As they dine at a sidewalk table, Victor and her friend are suddenly surrounded by a group — all white as far as I can see — that demands that she raise her fist in support of their cause, which appears to be BLM. Victor declines and is hectored and harangued by the increasingly animated mob; still she declines and eventually the crowd moves on.
Last week Victor wrote a thoughtful opinion piece for The Washington Post under the headline: “I was the woman surrounded by BLM protesters at a D.C. restaurant. Here’s why I didn’t raise my fist.”
Victor explains that when the crowd approached her, their cause wasn’t immediately apparent. When she asked them who they were and why they were marching, she got no answer. But, she admits, even if she had known who they were and their purpose, she would not have raised her fist.
She agrees with their goals but objects to their imperious demands, writing “ … it is never OK to coerce people’s participation; that is just bullying.”
Victor ends on a hopeful and generous note. She confirms her support for BLM, as well as for an individual’s right to decline to participate in a protest. And she gives her harassers credit for “working together to sustain a movement to uphold Black people’s civil rights.”
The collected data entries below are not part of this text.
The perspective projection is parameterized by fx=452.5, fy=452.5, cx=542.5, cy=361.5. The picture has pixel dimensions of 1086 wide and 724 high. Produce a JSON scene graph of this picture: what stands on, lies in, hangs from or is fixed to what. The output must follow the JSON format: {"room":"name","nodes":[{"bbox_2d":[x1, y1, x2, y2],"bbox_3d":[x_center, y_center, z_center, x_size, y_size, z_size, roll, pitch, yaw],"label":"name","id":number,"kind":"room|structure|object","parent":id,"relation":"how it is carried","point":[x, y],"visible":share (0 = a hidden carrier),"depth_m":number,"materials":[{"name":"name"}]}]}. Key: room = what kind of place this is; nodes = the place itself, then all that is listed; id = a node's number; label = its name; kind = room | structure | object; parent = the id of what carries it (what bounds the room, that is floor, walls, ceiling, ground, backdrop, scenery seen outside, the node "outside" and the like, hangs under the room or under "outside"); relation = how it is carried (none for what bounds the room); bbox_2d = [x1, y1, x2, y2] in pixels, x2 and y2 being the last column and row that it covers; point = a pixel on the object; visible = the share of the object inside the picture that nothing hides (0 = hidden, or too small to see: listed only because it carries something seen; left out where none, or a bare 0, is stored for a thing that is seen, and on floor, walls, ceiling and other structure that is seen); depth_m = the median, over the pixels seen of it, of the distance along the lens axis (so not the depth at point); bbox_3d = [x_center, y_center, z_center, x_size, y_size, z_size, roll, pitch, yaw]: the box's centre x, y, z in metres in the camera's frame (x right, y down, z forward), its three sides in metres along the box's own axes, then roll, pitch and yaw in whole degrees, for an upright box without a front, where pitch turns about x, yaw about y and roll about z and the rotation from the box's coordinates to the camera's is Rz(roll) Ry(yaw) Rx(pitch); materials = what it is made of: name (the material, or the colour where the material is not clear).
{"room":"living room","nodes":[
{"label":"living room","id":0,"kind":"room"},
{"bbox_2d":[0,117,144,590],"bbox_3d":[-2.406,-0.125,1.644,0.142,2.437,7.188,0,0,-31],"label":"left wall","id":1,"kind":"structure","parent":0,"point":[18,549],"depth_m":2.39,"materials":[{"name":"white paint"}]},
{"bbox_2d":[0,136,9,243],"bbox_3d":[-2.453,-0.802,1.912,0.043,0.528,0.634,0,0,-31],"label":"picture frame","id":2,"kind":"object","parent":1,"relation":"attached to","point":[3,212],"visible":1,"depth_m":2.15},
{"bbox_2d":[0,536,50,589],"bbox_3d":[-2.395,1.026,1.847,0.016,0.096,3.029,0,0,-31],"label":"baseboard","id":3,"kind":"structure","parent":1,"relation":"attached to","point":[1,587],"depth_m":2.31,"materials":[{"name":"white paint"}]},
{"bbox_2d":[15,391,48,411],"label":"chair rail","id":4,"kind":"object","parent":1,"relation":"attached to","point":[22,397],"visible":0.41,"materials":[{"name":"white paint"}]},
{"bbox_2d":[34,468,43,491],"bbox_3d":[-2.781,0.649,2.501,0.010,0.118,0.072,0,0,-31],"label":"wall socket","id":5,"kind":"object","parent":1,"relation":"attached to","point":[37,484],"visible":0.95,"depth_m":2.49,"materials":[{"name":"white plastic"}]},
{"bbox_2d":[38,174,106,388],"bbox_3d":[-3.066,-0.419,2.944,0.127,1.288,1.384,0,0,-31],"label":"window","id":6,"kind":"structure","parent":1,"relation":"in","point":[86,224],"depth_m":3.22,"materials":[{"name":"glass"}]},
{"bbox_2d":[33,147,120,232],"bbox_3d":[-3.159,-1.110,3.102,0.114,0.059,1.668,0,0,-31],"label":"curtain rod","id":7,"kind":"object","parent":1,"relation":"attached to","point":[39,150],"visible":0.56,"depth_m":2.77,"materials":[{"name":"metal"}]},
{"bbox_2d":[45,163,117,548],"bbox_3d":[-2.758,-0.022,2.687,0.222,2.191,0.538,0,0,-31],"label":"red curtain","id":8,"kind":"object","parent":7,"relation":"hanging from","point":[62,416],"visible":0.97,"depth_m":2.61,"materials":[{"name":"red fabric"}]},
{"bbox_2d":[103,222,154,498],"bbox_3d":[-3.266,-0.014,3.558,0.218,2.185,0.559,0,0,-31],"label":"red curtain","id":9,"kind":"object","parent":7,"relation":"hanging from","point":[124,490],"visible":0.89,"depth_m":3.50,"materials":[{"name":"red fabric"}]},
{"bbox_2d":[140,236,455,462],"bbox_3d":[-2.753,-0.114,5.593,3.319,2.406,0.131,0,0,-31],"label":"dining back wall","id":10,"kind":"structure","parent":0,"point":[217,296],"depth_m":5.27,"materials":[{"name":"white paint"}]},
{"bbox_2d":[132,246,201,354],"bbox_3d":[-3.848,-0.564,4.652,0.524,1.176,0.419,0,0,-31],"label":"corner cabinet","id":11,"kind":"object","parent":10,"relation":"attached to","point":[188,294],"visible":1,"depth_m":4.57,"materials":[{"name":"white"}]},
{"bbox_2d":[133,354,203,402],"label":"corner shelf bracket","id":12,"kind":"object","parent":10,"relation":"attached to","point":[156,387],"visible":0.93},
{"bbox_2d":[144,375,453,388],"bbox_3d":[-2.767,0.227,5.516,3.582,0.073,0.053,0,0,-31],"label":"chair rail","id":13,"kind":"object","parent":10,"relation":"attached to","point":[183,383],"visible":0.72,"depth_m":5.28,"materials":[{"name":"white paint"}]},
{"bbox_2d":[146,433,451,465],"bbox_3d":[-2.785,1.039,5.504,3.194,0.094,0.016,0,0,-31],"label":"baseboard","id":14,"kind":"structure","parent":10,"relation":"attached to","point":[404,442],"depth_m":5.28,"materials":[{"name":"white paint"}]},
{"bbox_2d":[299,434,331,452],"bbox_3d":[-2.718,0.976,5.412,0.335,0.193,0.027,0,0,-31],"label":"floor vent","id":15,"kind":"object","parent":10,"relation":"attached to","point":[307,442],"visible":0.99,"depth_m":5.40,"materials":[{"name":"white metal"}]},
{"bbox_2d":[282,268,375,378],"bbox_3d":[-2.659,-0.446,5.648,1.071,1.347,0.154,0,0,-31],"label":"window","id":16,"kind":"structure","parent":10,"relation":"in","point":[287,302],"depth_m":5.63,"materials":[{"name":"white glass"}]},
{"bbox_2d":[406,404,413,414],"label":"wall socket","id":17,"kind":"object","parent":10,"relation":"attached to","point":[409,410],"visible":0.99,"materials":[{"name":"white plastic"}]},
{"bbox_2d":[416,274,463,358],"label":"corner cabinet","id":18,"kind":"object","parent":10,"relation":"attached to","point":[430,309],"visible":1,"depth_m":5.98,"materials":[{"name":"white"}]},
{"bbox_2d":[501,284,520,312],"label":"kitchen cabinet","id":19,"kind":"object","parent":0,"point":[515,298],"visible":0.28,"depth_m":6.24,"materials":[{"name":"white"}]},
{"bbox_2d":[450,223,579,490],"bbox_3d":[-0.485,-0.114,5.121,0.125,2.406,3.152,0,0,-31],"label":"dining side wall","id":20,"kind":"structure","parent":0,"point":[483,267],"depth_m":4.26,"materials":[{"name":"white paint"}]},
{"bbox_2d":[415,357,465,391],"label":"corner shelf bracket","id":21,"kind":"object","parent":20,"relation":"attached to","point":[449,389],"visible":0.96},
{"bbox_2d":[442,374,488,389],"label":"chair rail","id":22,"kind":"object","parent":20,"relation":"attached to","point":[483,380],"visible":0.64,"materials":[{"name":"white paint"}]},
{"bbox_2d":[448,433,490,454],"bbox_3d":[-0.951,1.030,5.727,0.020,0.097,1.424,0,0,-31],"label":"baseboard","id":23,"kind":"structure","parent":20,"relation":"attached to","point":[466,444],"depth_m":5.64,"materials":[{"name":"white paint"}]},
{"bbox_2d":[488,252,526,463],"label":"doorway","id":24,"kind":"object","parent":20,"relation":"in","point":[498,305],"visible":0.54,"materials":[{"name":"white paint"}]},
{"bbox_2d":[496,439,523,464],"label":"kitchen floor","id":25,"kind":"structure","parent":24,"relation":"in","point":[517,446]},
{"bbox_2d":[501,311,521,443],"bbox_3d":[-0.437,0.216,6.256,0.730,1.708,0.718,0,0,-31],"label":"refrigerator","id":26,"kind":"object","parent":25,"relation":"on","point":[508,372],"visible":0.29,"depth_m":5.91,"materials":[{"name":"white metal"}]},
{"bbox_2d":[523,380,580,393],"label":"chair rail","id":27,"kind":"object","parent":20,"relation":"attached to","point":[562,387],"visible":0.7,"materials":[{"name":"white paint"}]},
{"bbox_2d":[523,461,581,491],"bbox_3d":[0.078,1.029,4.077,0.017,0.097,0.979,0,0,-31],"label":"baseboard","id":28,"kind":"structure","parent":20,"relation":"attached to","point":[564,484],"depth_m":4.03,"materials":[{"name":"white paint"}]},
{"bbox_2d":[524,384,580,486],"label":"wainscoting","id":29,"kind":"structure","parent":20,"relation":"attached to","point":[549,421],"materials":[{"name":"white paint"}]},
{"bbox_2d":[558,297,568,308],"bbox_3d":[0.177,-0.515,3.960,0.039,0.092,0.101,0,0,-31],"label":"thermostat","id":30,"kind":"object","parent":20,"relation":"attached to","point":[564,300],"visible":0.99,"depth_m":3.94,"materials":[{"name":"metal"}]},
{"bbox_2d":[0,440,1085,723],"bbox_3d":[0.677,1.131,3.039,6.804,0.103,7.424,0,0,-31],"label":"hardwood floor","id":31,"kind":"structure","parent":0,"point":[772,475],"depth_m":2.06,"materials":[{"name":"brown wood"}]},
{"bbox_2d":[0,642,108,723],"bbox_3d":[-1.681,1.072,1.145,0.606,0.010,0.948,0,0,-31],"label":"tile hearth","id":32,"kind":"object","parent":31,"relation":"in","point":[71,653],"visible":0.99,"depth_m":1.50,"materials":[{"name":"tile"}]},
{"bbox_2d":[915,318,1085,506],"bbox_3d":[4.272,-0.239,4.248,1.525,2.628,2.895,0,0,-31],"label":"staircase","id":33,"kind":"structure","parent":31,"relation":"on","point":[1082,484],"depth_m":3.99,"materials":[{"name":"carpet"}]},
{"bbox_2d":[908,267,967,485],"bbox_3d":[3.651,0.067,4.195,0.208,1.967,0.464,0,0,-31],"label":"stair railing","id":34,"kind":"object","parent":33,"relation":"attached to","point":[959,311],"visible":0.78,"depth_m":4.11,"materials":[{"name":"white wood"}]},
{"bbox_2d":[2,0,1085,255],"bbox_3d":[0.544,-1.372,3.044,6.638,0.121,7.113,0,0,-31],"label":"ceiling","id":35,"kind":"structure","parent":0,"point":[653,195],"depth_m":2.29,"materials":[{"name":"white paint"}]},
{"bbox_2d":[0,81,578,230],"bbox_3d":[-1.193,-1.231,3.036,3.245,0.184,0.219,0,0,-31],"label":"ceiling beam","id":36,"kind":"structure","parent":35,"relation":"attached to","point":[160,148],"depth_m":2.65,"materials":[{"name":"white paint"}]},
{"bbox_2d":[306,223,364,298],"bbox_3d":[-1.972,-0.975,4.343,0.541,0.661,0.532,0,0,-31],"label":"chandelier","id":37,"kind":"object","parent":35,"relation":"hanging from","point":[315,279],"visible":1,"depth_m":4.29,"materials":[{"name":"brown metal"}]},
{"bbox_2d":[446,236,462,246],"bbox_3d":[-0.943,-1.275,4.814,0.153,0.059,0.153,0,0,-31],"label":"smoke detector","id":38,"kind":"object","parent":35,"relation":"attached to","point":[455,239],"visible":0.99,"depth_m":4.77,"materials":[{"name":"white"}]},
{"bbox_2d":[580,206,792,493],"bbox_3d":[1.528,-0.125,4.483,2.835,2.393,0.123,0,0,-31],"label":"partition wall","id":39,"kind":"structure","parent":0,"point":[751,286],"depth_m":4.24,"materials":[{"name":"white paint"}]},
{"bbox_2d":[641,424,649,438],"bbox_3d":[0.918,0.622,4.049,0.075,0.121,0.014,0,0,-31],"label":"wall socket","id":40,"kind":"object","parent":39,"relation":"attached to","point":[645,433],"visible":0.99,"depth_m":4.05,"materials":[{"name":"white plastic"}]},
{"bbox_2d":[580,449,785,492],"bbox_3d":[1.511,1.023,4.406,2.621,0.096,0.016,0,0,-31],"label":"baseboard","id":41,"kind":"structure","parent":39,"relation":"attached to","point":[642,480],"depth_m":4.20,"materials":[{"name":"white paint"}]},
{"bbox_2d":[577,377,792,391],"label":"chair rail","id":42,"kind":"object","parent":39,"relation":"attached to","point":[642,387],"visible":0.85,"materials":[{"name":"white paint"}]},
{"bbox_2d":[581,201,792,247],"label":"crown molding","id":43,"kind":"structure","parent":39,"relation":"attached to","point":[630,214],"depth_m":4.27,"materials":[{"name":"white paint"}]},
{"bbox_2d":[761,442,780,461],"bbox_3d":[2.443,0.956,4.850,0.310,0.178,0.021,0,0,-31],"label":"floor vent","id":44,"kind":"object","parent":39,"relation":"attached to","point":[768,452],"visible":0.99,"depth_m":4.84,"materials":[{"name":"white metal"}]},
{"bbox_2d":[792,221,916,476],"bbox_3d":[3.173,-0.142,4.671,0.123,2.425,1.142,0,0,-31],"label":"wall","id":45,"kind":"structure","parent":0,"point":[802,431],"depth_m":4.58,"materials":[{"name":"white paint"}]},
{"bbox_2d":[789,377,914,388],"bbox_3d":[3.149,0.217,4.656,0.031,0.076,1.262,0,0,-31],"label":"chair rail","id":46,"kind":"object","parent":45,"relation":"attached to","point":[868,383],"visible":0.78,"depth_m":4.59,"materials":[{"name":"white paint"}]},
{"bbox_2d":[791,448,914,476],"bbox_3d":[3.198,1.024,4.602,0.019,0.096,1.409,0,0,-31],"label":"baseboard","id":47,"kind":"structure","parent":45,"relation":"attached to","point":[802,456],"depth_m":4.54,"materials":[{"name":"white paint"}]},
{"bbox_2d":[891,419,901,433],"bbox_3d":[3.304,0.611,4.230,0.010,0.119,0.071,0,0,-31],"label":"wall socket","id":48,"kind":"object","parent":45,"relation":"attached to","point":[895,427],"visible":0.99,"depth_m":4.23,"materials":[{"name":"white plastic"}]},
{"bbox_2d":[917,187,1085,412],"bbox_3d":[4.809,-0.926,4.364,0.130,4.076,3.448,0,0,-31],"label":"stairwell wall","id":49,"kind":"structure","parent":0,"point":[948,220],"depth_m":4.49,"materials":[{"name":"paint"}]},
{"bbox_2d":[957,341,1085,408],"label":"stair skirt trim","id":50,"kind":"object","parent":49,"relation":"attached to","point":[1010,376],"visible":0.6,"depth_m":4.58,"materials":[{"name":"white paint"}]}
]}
Several commentators — New York Times columnist Bret Stephens and comedian Bill Maher, for example — note that episodes like this are just the sort of thing that will ensure President Donald Trump’s reelection.
Their point is well taken. Nobody wants to be scolded into conformity by a mob of overbearing, ultra-woke bullies. Still, we need to coin a word to describe the ironic double standard that we so often apply to the left and the right in such instances:
House Speaker Nancy Pelosi is pilloried for failing to wear a mask on a trip to a beauty salon, while Trump rarely wears a mask and mocks those who do.
Trump can call our war dead “losers” and “suckers” and still get a pass from his supporters after taking a specious deferment to avoid military service during his own generation’s war.
Trump is free to make snide innuendos about Joe Biden’s problematic history of contact with females, as if the “Access Hollywood” tapes didn’t exist.
And most germane to the Lauren Victor episode is the self-righteous indignation directed by the political right at the misguided mob that descended on her while she was trying to eat. The right, quite correctly, finds that sort of coercive intimidation offensive. But, at the same time, they accept Trump’s heavy-handed efforts to suppress peaceful protests, as well as dignified and perfectly lawful displays of objections to the injustices of the status quo, such as kneeling during the national anthem.
Lauren Victor took the trouble to explain why she refused to be intimidated by a bullying crowd. But Americanism embodies the right to act as we choose, including resistance against coercive “patriotism,” without having to explain, at all. Trump’s blunt sense of patriotism lacks the subtlety to appreciate this; just ask Colin Kaepernick.
No imperious mob of woke liberals can compete with Trump’s capacity to intimidate and coerce. I said we need to coin a word to express this double standard. Come to think of it, we probably already have one: Hypocrisy.